I think this is an interesting argument, but I do believe that, for the time being at least, there are still major generational differences between Boomers and X’ers or between X’ers and Gen Y. Where there is less difference is between Y and Z, although even here I could argue that there is as much difference within Y and Z and there is between Y and Z or between X and Y.

See. I told you it had no substance.

An Age of Rage?

I’m becoming slightly concerned. I’ve always thought that civilisation was a veneer. Look at Thailand and Greece. It doesn’t take much for rage to erupt. Could such rage be transferred to places like Britain? I think it could.

The problem is the convergence of a number of issues. First, the UK government is in debt. As a result they will have to put up taxes significantly. I’d expect VAT (sales) tax to increase to 20% and I wouldn’t be surprised if some forms of indirect taxation were to rise too. The top rate of 50% personal taxation is probably not going away either. But that’s just the start of it.
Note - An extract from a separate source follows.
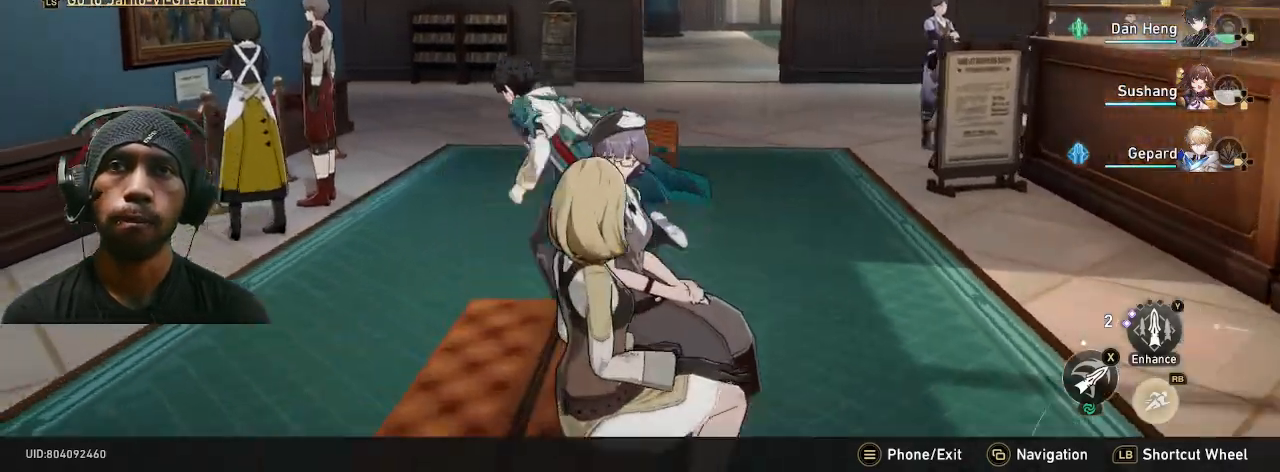
{"dt_ms": 1000, "buttons": ["R2"], "left_stick": "up", "right_stick": "center", "button_events": []}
Unless growth in some parts of the world slows down significantly, energy costs (especially oil and gas prices) will go up dramatically. This means higher costs at the fuel pump, but it also means higher electricity prices, higher domestic heating costs and higher food prices. These might not sound important but they can and do cause riots.

But if that were not enough, I’d expect government investment in essential services and infrastructure to crumble. So worse roads, worse education and worse hospitals. Opportunistic crime will go up but investment in policing will go down. Add all this up and you have increasing frustration running alongside declining trust in politicians.

Those at the very top of society do not have a problem. They are generally mobile and will simply leave the country at a certain point. This is happening already. Equally, those at the bottom don’t really have anything further to lose.

But those in the middle, the bulk of the country essentially, will be unable to afford the same standard of living as their parents. The idea that the future is always better materially than the past will start to evaporate and these people, traditionally people that do not complain, will become increasingly angry. I’d expect all this to fuel nationalism, protectionism and disengagement with global issues and institutions.

Meanwhile, in Asia, there is the possibility of rising living standards, or at least the continued embrace of concepts such as free trade and globalisation. That’s an interesting combination. A declining ‘developed’ world running right alongside a rising ‘developing’ world.

Sense of Entitlement

My 2010+ trends & technology timeline is being translated into Polish for a magazine. The guy doing the translation has asked me what I mean by ‘Sense of Entitlement’? Apparently the phrase doesn’t translate very well into Polish.

What I mean, and I think this is important, is that people increasingly believe that they are at the centre of the universe. That they are entitled to have anything they want anyway they want it. This obviously has strong links with individualism and personalisation, but the question to my mind is whether or not this trend is on the wane?